Directions:
All records below must be written out exactly, with the pictures excluded.

::::::

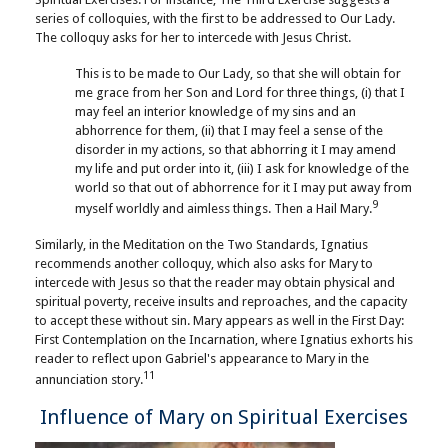
series of colloquies, with the first to be addressed to Our Lady.
The colloquy asks for her to intercede with Jesus Christ.
This is to be made to Our Lady, so that she will obtain for
me grace from her Son and Lord for three things, (i) that I
may feel an interior knowledge of my sins and an
abhorrence for them, (ii) that I may feel a sense of the
disorder in my actions, so that abhorring it I may amend
my life and put order into it, (iii) I ask for knowledge of the
world so that out of abhorrence for it I may put away from
9
myself worldly and aimless things. Then a Hail Mary.
Similarly, in the Meditation on the Two Standards, Ignatius
recommends another colloquy, which also asks for Mary to
intercede with Jesus so that the reader may obtain physical and
spiritual poverty, receive insults and reproaches, and the capacity
to accept these without sin. Mary appears as well in the First Day:
First Contemplation on the Incarnation, where Ignatius exhorts his
reader to reflect upon Gabriel's appearance to Mary in the
11
annunciation story.
Influence of Mary on Spiritual Exercises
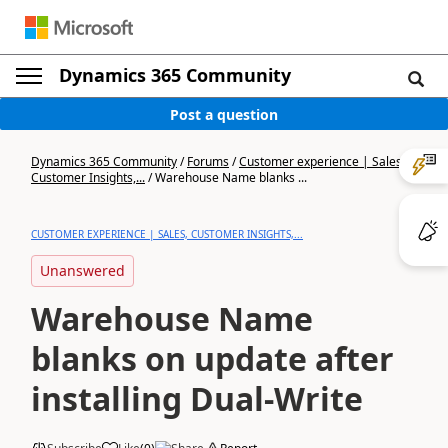
Dynamics 365 Community
Post a question
Dynamics 365 Community
/
Forums
/
Customer experience | Sales,
Customer Insights,...
/
Warehouse Name blanks ...
CUSTOMER EXPERIENCE | SALES, CUSTOMER INSIGHTS,...
Unanswered
Warehouse Name
blanks on update after
installing Dual-Write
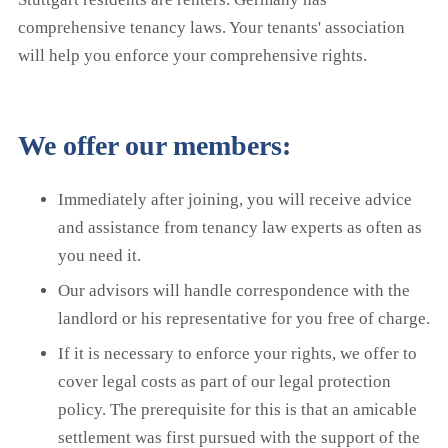
comprehensive tenancy laws. Your tenants' association
will help you enforce your comprehensive rights.
We offer our members:
Immediately after joining, you will receive advice
and assistance from tenancy law experts as often as
you need it.
Our advisors will handle correspondence with the
landlord or his representative for you free of charge.
If it is necessary to enforce your rights, we offer to
cover legal costs as part of our legal protection
policy. The prerequisite for this is that an amicable
settlement was first pursued with the support of the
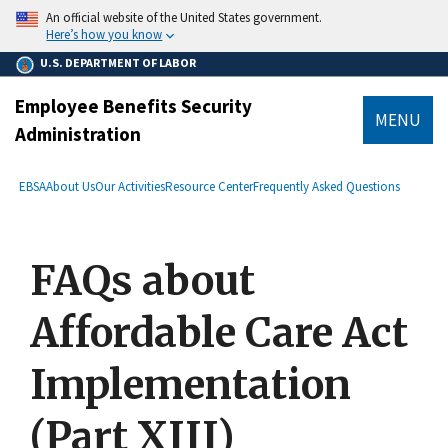
main
An official website of the United States government.
content
Here’s how you know
U.S. DEPARTMENT OF LABOR
Employee Benefits Security
MENU
Administration
submenu
Breadcrumb
EBSA
About Us
Our Activities
Resource Center
Frequently Asked Questions
FAQs about
Affordable Care Act
Implementation
(Part XIII)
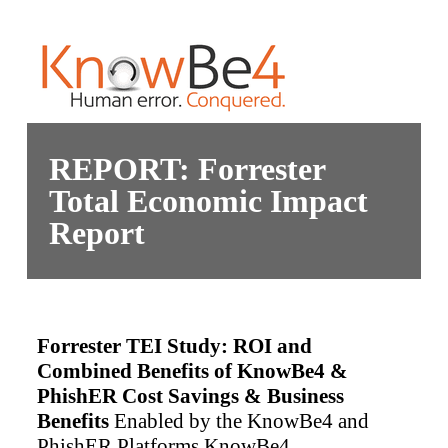
REPORT: Forrester
Total Economic Impact
Report
Forrester TEI Study: ROI and
Combined Benefits of KnowBe4 &
PhishER
Cost Savings & Business
Benefits
Enabled by the KnowBe4 and
PhishER Platforms
KnowBe4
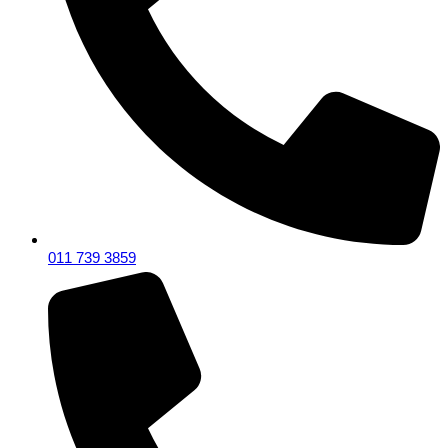
011 739 3859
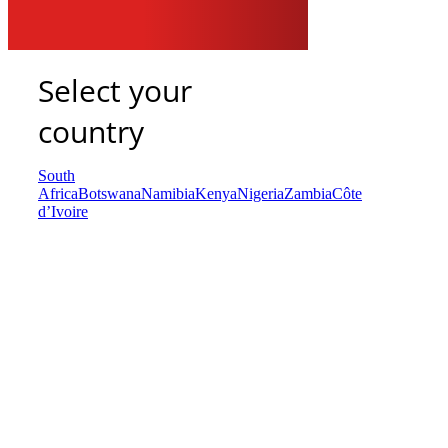
Select your
country
South
Africa
Botswana
Namibia
Kenya
Nigeria
Zambia
Côte
d’Ivoire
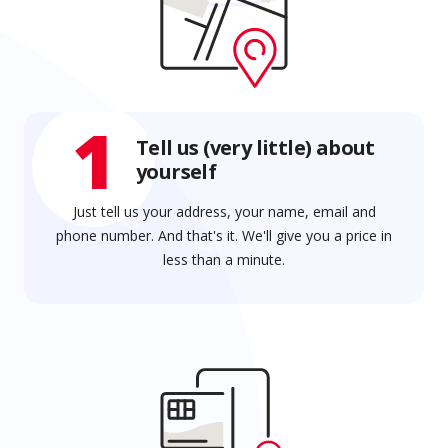
1
Tell us (very little) about
yourself
Just tell us your address, your name, email and
phone number. And that's it. We'll give you a price in
less than a minute.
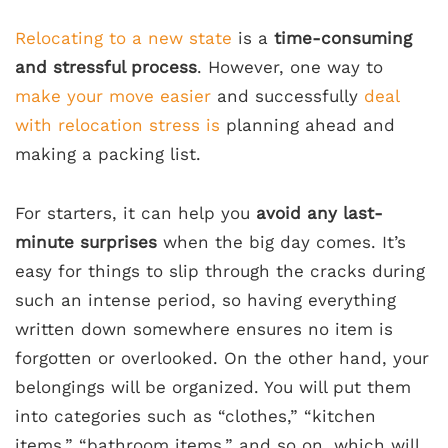
Relocating to a new state
is a
time-consuming
and stressful process
. However, one way to
make your move easier
and successfully
deal
with relocation stress is
planning ahead and
making a packing list.
For starters, it can help you
avoid any last-
minute surprises
when the big day comes. It’s
easy for things to slip through the cracks during
such an intense period, so having everything
written down somewhere ensures no item is
forgotten or overlooked. On the other hand, your
belongings will be organized. You will put them
into categories such as “clothes,” “kitchen
items,” “bathroom items,” and so on, which will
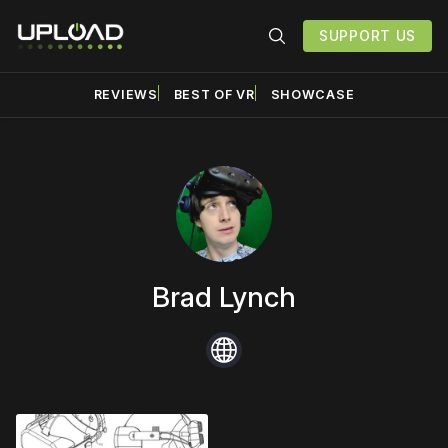
SUPPORT US
REVIEWS
BEST OF VR
SHOWCASE
Brad Lynch
Website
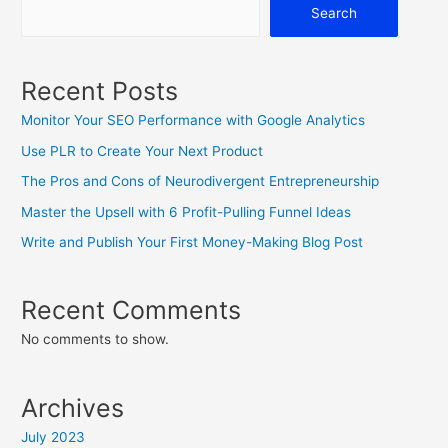
Search
Recent Posts
Monitor Your SEO Performance with Google Analytics
Use PLR to Create Your Next Product
The Pros and Cons of Neurodivergent Entrepreneurship
Master the Upsell with 6 Profit-Pulling Funnel Ideas
Write and Publish Your First Money-Making Blog Post
Recent Comments
No comments to show.
Archives
July 2023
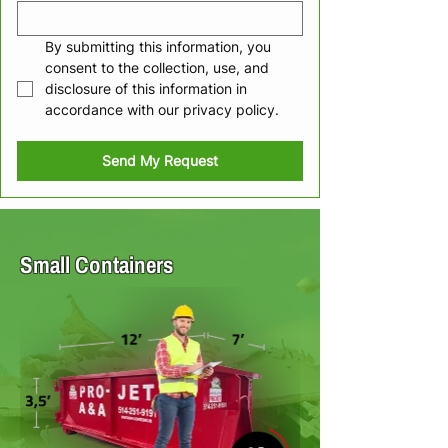
By submitting this information, you 
consent to the collection, use, and 
disclosure of this information in 
accordance with our privacy policy.
Send My Request
Small Containers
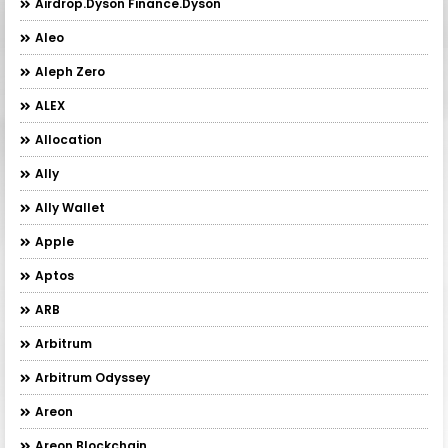
Airdrop.Dyson Finance.Dyson
Aleo
Aleph Zero
ALEX
Allocation
Ally
Ally Wallet
Apple
Aptos
ARB
Arbitrum
Arbitrum Odyssey
Areon
Areon Blockchain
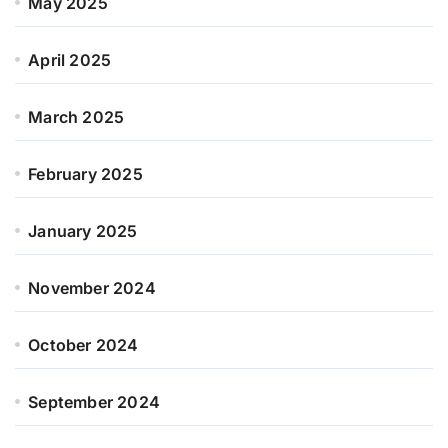
May 2025
April 2025
March 2025
February 2025
January 2025
November 2024
October 2024
September 2024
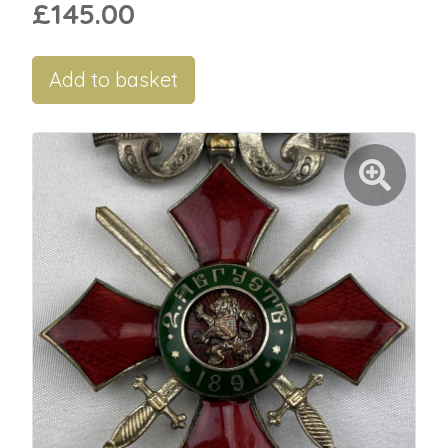
£145.00
Add to basket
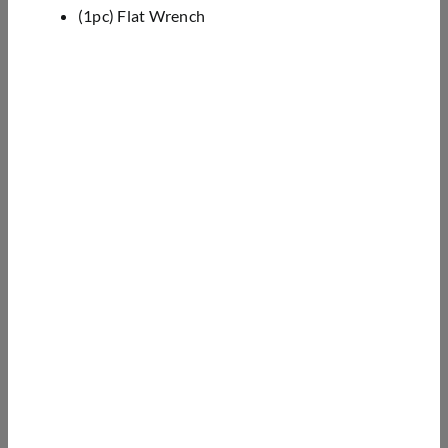
(1pc) Flat Wrench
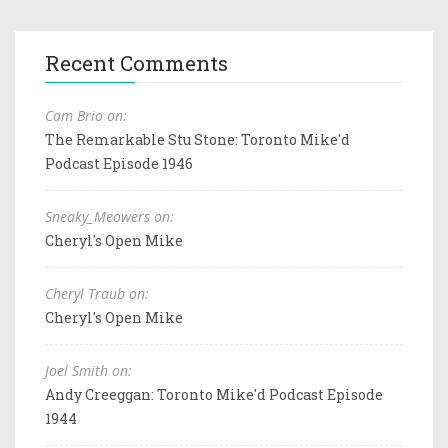
Recent Comments
Cam Brio on:
The Remarkable Stu Stone: Toronto Mike'd
Podcast Episode 1946
Sneaky_Meowers on:
Cheryl's Open Mike
Cheryl Traub on:
Cheryl's Open Mike
Joel Smith on:
Andy Creeggan: Toronto Mike'd Podcast Episode
1944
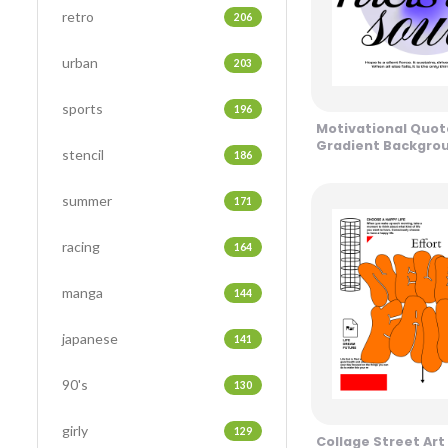
retro
206
urban
203
sports
196
Motivational Quote
Gradient Backgrou
stencil
186
Tones Design
summer
171
racing
164
manga
144
japanese
141
90's
130
girly
129
Collage Street Ar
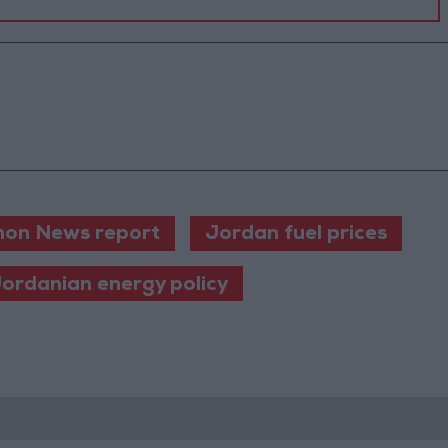
on News report
Jordan fuel prices
ordanian energy policy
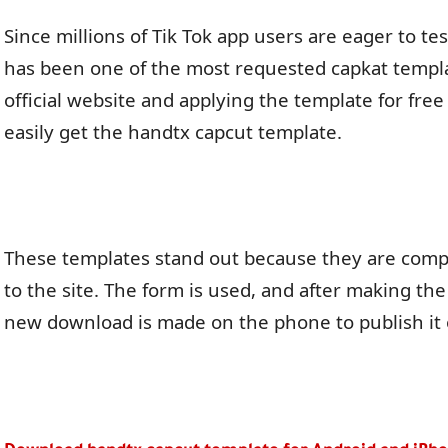
Since millions of Tik Tok app users are eager to test
has been one of the most requested capkat template
official website and applying the template for fre
easily get the handtx capcut template.
These templates stand out because they are compl
to the site. The form is used, and after making th
new download is made on the phone to publish it 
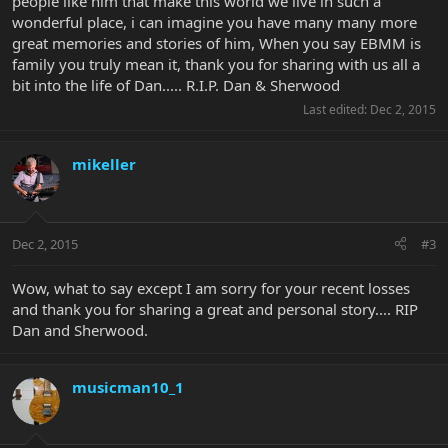
people like him that make this world we live in such a
wonderful place, i can imagine you have many many more
great memories and stories of him, When you say EBMM is
family you truly mean it, thank you for sharing with us all a
bit into the life of Dan..... R.I.P. Dan & Sherwood
Last edited:
Dec 2, 2015
mikeller
Dec 2, 2015
#3
Wow, what to say except I am sorry for your recent losses
and thank you for sharing a great and personal story.... RIP
Dan and Sherwood.
musicman10_1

::::::

Exercise answer:
series of colloquies, with the first to be addressed to Our Lady.
The colloquy asks for her to intercede with Jesus Christ.
This is to be made to Our Lady, so that she will obtain for
me grace from her Son and Lord for three things, (i) that I
may feel an interior knowledge of my sins and an
abhorrence for them, (ii) that I may feel a sense of the
disorder in my actions, so that abhorring it I may amend
my life and put order into it, (iii) I ask for knowledge of the
world so that out of abhorrence for it I may put away from
9
myself worldly and aimless things. Then a Hail Mary.
Similarly, in the Meditation on the Two Standards, Ignatius
recommends another colloquy, which also asks for Mary to
intercede with Jesus so that the reader may obtain physical and
spiritual poverty, receive insults and reproaches, and the capacity
to accept these without sin. Mary appears as well in the First Day:
First Contemplation on the Incarnation, where Ignatius exhorts his
reader to reflect upon Gabriel's appearance to Mary in the
11
annunciation story.
Influence of Mary on Spiritual Exercises
Dynamics 365 Community
Post a question
Dynamics 365 Community
/
Forums
/
Customer experience | Sales,
Customer Insights,...
/
Warehouse Name blanks ...
CUSTOMER EXPERIENCE | SALES, CUSTOMER INSIGHTS,...
Unanswered
Warehouse Name
blanks on update after
installing Dual-Write
comprehensive tenancy laws. Your tenants' association
will help you enforce your comprehensive rights.
We offer our members:
Immediately after joining, you will receive advice
and assistance from tenancy law experts as often as
you need it.
Our advisors will handle correspondence with the
landlord or his representative for you free of charge.
If it is necessary to enforce your rights, we offer to
cover legal costs as part of our legal protection
policy. The prerequisite for this is that an amicable
settlement was first pursued with the support of the
main
An official website of the United States government.
content
Here’s how you know
U.S. DEPARTMENT OF LABOR
Employee Benefits Security
MENU
Administration
submenu
Breadcrumb
EBSA
About Us
Our Activities
Resource Center
Frequently Asked Questions
FAQs about
Affordable Care Act
Implementation
(Part XIII)
REPORT: Forrester
Total Economic Impact
Report
Forrester TEI Study: ROI and
Combined Benefits of KnowBe4 &
PhishER
Cost Savings & Business
Benefits
Enabled by the KnowBe4 and
PhishER Platforms
KnowBe4
011 739 3859
Select your
country
South
Africa
Botswana
Namibia
Kenya
Nigeria
Zambia
Côte
d’Ivoire
1
Tell us (very little) about
yourself
Just tell us your address, your name, email and
phone number. And that's it. We'll give you a price in
less than a minute.
Relocating to a new state
is a
time-consuming
and stressful process
. However, one way to
make your move easier
and successfully
deal
with relocation stress is
planning ahead and
making a packing list.
For starters, it can help you
avoid any last-
minute surprises
when the big day comes. It’s
easy for things to slip through the cracks during
such an intense period, so having everything
written down somewhere ensures no item is
forgotten or overlooked. On the other hand, your
belongings will be organized. You will put them
into categories such as “clothes,” “kitchen
items,” “bathroom items,” and so on, which will
SUPPORT US
REVIEWS
BEST OF VR
SHOWCASE
Brad Lynch
Website
Search
Recent Posts
Monitor Your SEO Performance with Google Analytics
Use PLR to Create Your Next Product
The Pros and Cons of Neurodivergent Entrepreneurship
Master the Upsell with 6 Profit-Pulling Funnel Ideas
Write and Publish Your First Money-Making Blog Post
Recent Comments
No comments to show.
Archives
July 2023
By submitting this information, you 
consent to the collection, use, and 
disclosure of this information in 
accordance with our privacy policy.
Send My Request
Small Containers
Airdrop.Dyson Finance.Dyson
Aleo
Aleph Zero
ALEX
Allocation
Ally
Ally Wallet
Apple
Aptos
ARB
Arbitrum
Arbitrum Odyssey
Areon
Areon Blockchain
May 2025
April 2025
March 2025
February 2025
January 2025
November 2024
October 2024
September 2024
£145.00
Add to basket
(1pc) Flat Wrench
Recent Comments
Cam Brio on:
The Remarkable Stu Stone: Toronto Mike'd
Podcast Episode 1946
Sneaky_Meowers on:
Cheryl's Open Mike
Cheryl Traub on:
Cheryl's Open Mike
Joel Smith on:
Andy Creeggan: Toronto Mike'd Podcast Episode
1944
retro
206
urban
203
sports
196
Motivational Quote
Gradient Backgrou
stencil
186
Tones Design
summer
171
racing
164
manga
144
japanese
141
90's
130
girly
129
Collage Street Ar
on News report
Jordan fuel prices
ordanian energy policy
Since millions of Tik Tok app users are eager to test
has been one of the most requested capkat template
official website and applying the template for fre
easily get the handtx capcut template.
These templates stand out because they are compl
to the site. The form is used, and after making th
new download is made on the phone to publish it 
people like him that make this world we live in such a
wonderful place, i can imagine you have many many more
great memories and stories of him, When you say EBMM is
family you truly mean it, thank you for sharing with us all a
bit into the life of Dan..... R.I.P. Dan & Sherwood
Last edited:
Dec 2, 2015
mikeller
Dec 2, 2015
#3
Wow, what to say except I am sorry for your recent losses
and thank you for sharing a great and personal story.... RIP
Dan and Sherwood.
musicman10_1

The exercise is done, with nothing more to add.